Spicer Resigns as White House Press Secretary

Spicer Resigns as White House Press Secretary
CC BY-SA 2.0
Sean Spicer

By GLENN THRUSH
© 2017 New York Times News Service

WASHINGTON — Sean Spicer, the White House press secretary, resigned Friday morning, telling President Donald Trump he vehemently disagreed with the appointment of New York financier Anthony Scaramucci as communications director.

Trump offered Scaramucci the job at 10 a.m. The president requested that Spicer stay on, but Spicer told Trump that he believed the appointment was a major mistake, according to person with direct knowledge of the exchange.

Scaramucci, who founded the global investment firm SkyBridge Capital and is a Fox News Channel contributor, is known for his spirited on-air defense of Trump, but he also enjoys good relationships with journalists from an array of outlets, including those the president has labeled “fake news.”

Spicer’s turbulent tenure as the president’s top spokesman was marked by a combative style with the news media that spawned a caricature of him on “Saturday Night Live.”

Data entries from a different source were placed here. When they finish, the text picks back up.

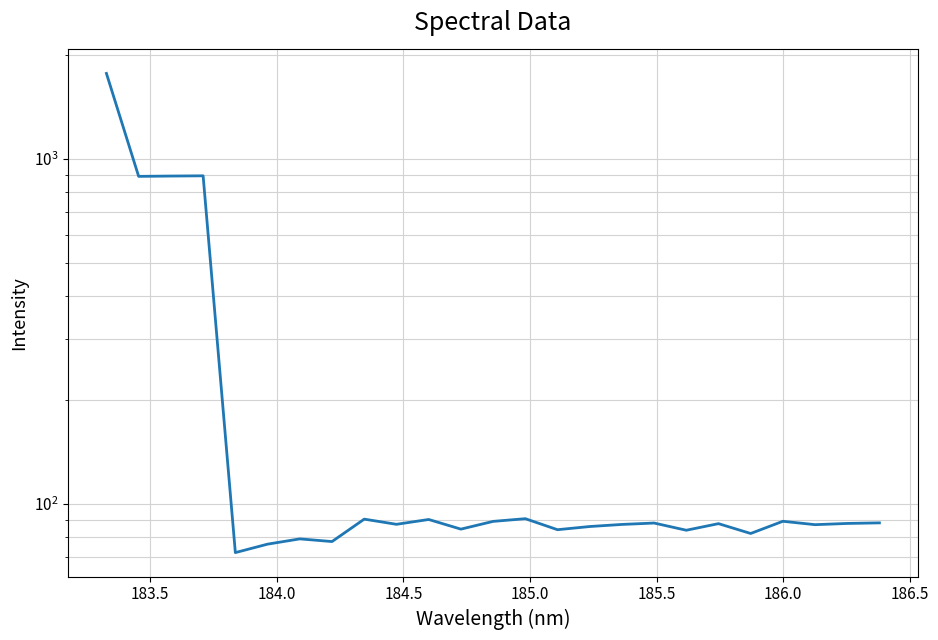

What is the label of the 2nd point from the left?

183.5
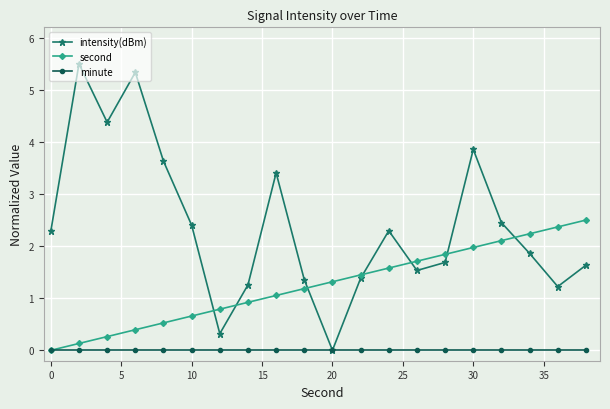

How many lines are shown in the chart?

3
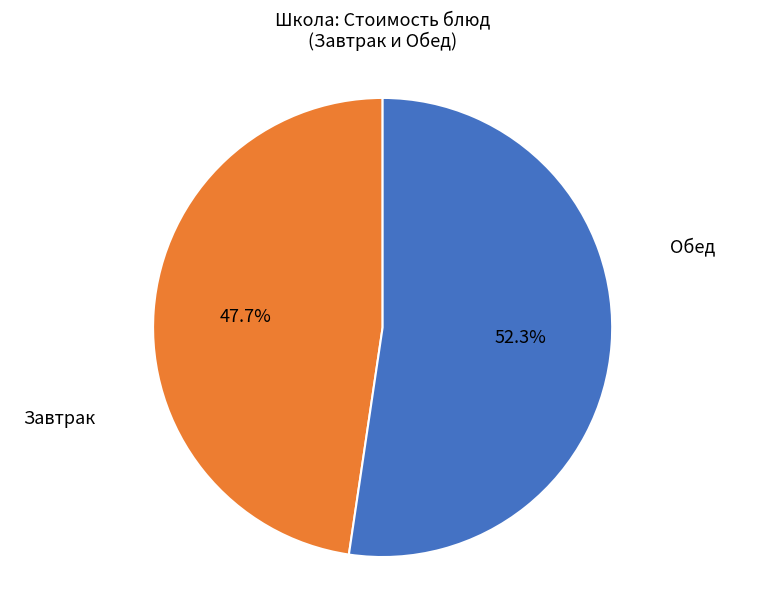

Does any single category account for the majority?

Yes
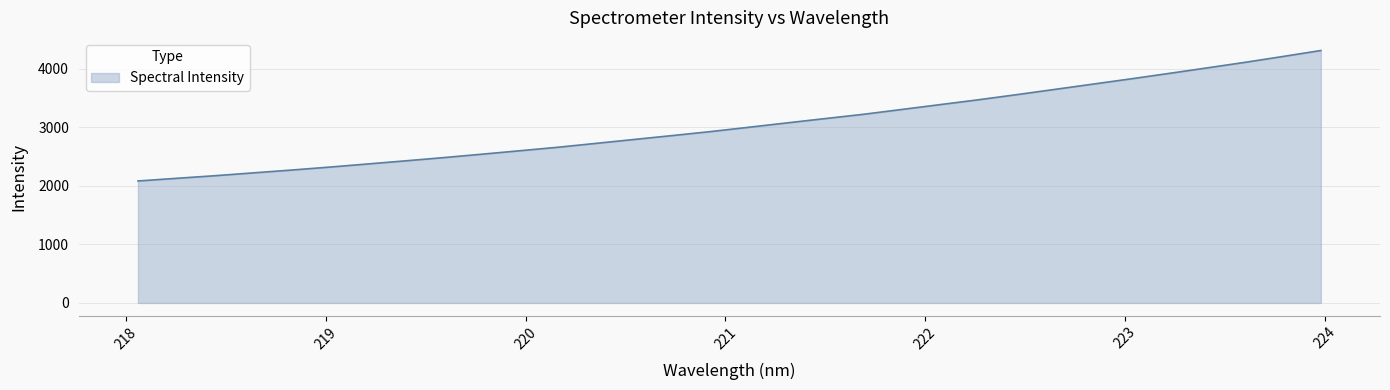

What is the maximum value shown in the chart?

4312.7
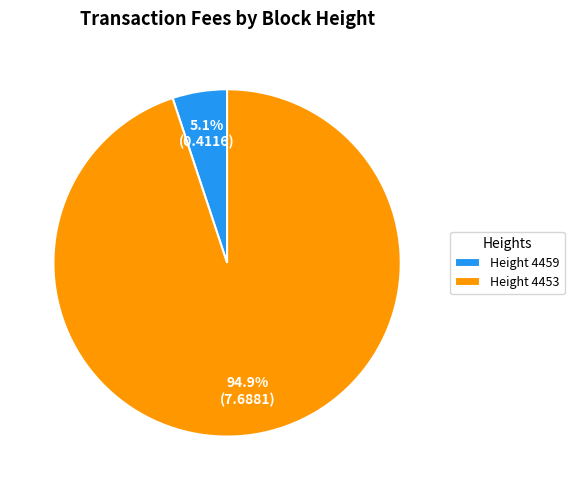

Is there any slice that represents more than half of the pie?

Yes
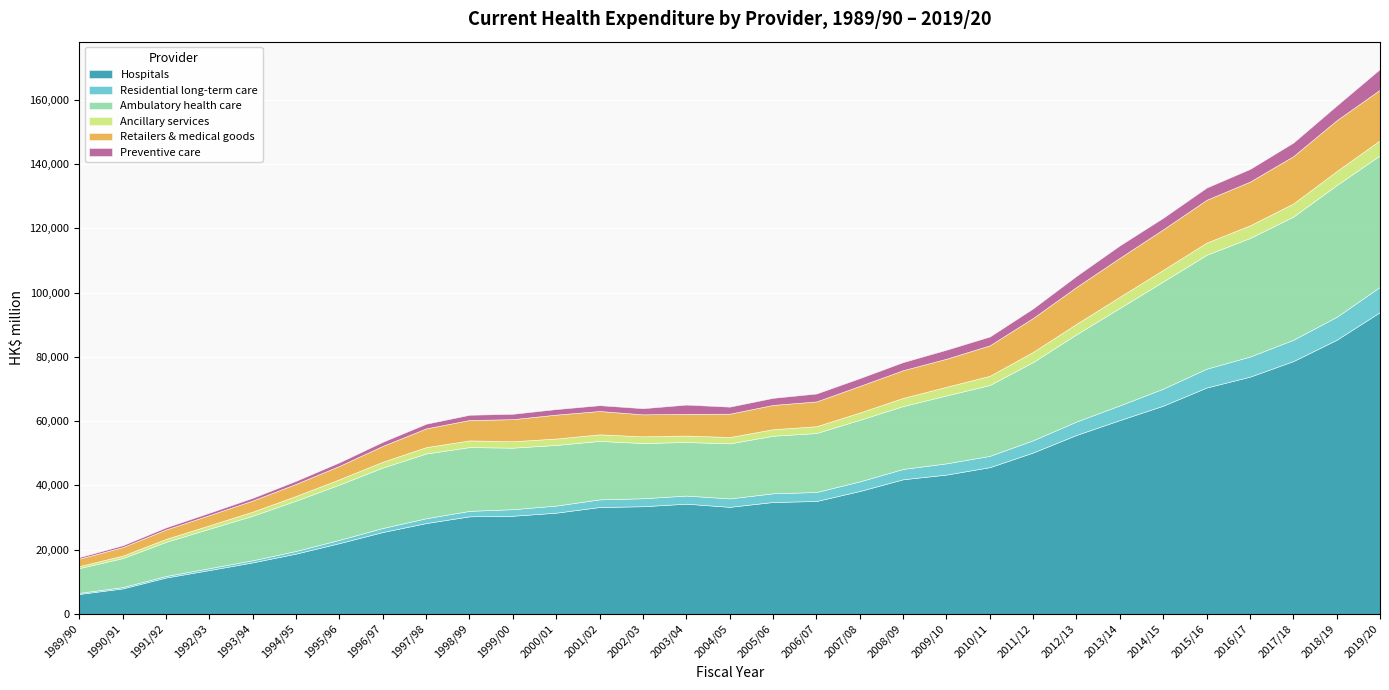

What is the lowest value of the Hospitals series?

6195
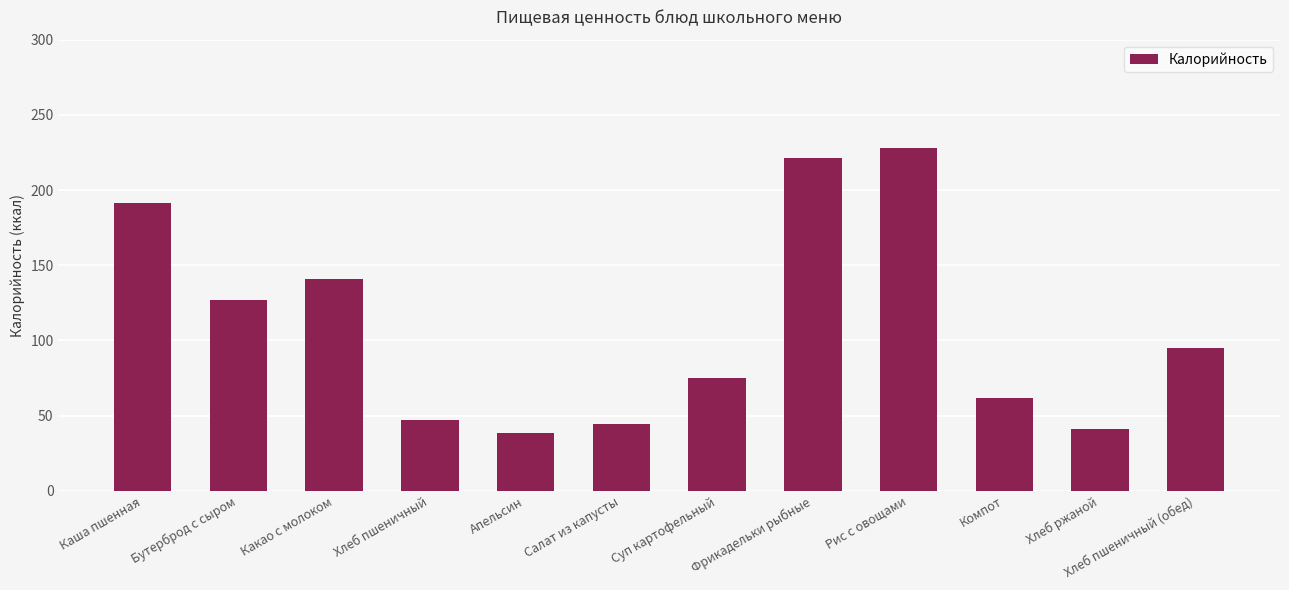

What position from the left is Фрикадельки рыбные?

8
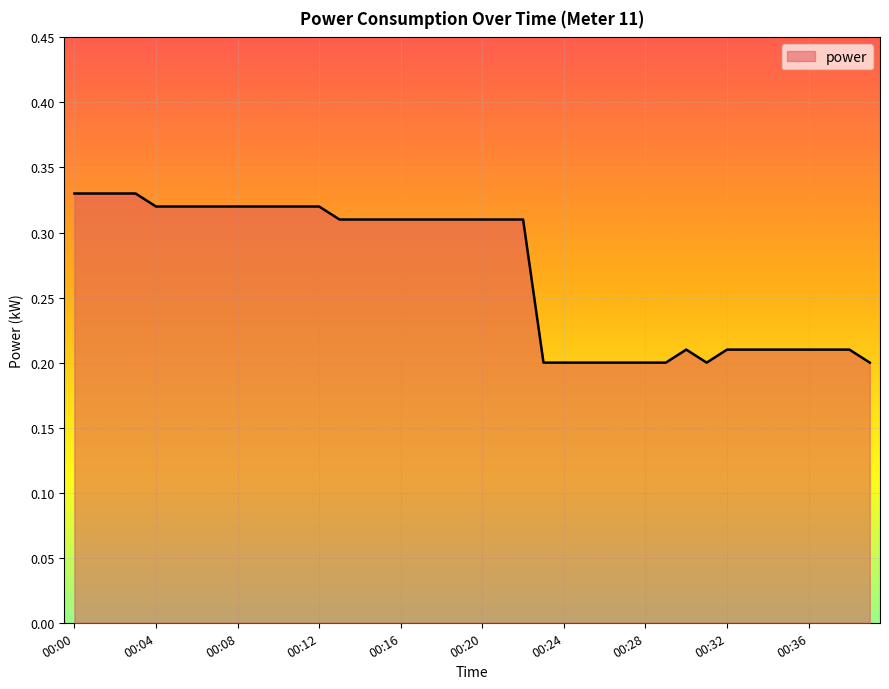

Rank the categories by value from lowest to highest.

00:23, 00:24, 00:25, 00:26, 00:27, 00:28, 00:29, 00:31, 00:39, 00:30, 00:32, 00:33, 00:34, 00:35, 00:36, 00:37, 00:38, 00:13, 00:14, 00:15, 00:16, 00:17, 00:18, 00:19, 00:20, 00:21, 00:22, 00:04, 00:05, 00:06, 00:07, 00:08, 00:09, 00:10, 00:11, 00:12, 00:00, 00:01, 00:02, 00:03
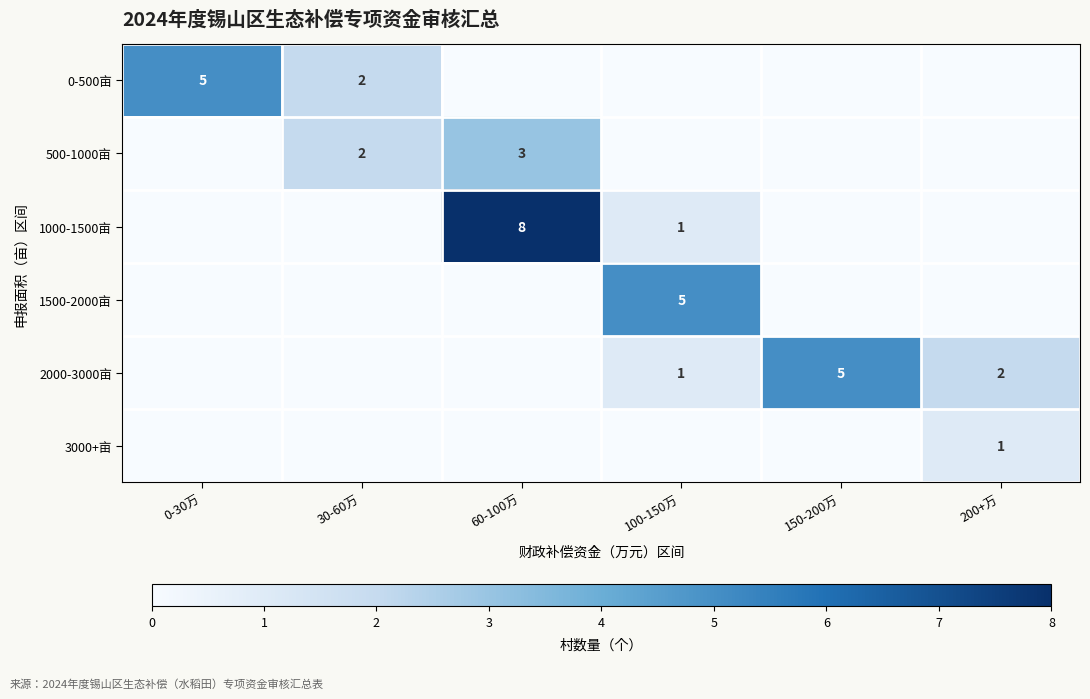

The 1500-2000亩 series shows 5 at 100-150万. True or false?

True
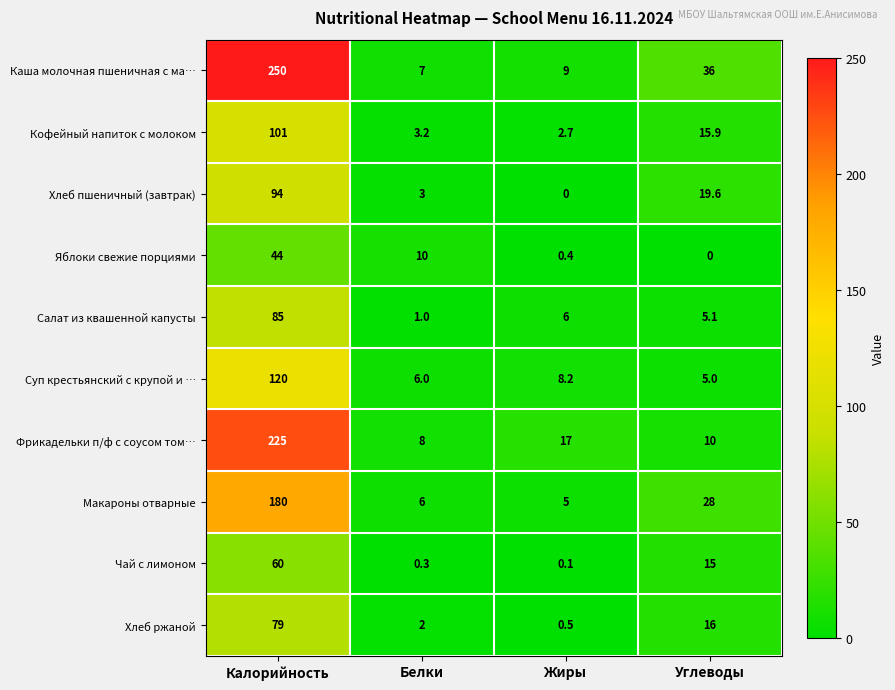

What is the difference between the Макароны отварные values at Белки and Углеводы?

22.0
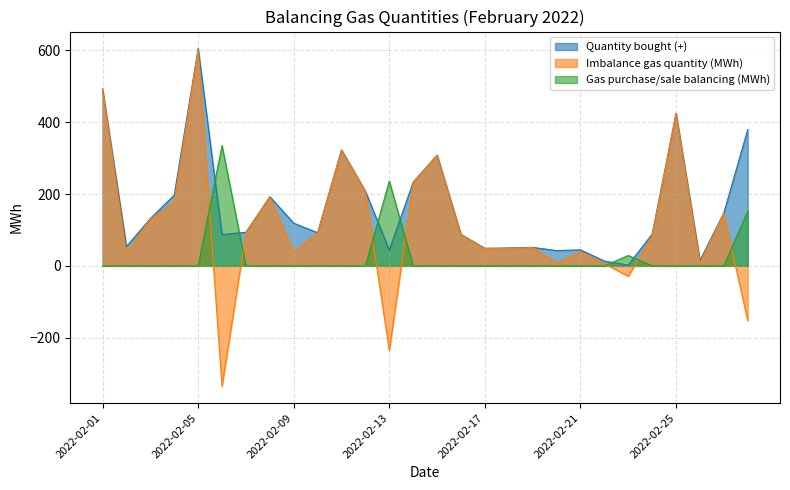

At which category does Gas purchase/sale balancing (MWh) reach its first local peak?

2022-02-06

His rumored departure has been one of the longest-running internal sagas in an administration brimming with dissension and intrigue. A former Republican National Committee spokesman and strategist, Spicer was a frequent target of the president’s ire — and correctives — during the first few months of the administration.

His resignation was also a blow to the White House chief of staff, Reince Priebus, the former Republican Party chairman who brought Spicer into the West Wing despite skepticism from Trump, who initially questioned his loyalty.

Scaramucci was to meet with Priebus on Friday, according to a West Wing official — and applause could be heard in the second-floor communications hallway when Scaramucci was introduced.

During the transition, Trump had planned to appoint Scaramucci, a 52-year-old Harvard Law graduate from Long Island, New York, as director of his office of public liaison, but the offer was pulled at the request of Priebus over concerns about Scaramucci’s overseas investments.

Trump made the appointment over the objection of Priebus, who thought Scaramucci lacked the requisite organizational or political experience. But the president believed Scaramucci, a ferocious defender of Trump’s on cable television, was best equipped to play the same role in-house, and he offered him a role with far-reaching powers independent of Priebus’.

Spicer flatly rejected the president’s offer of a position subordinate to Scaramucci, according to two administration officials familiar with the exchange.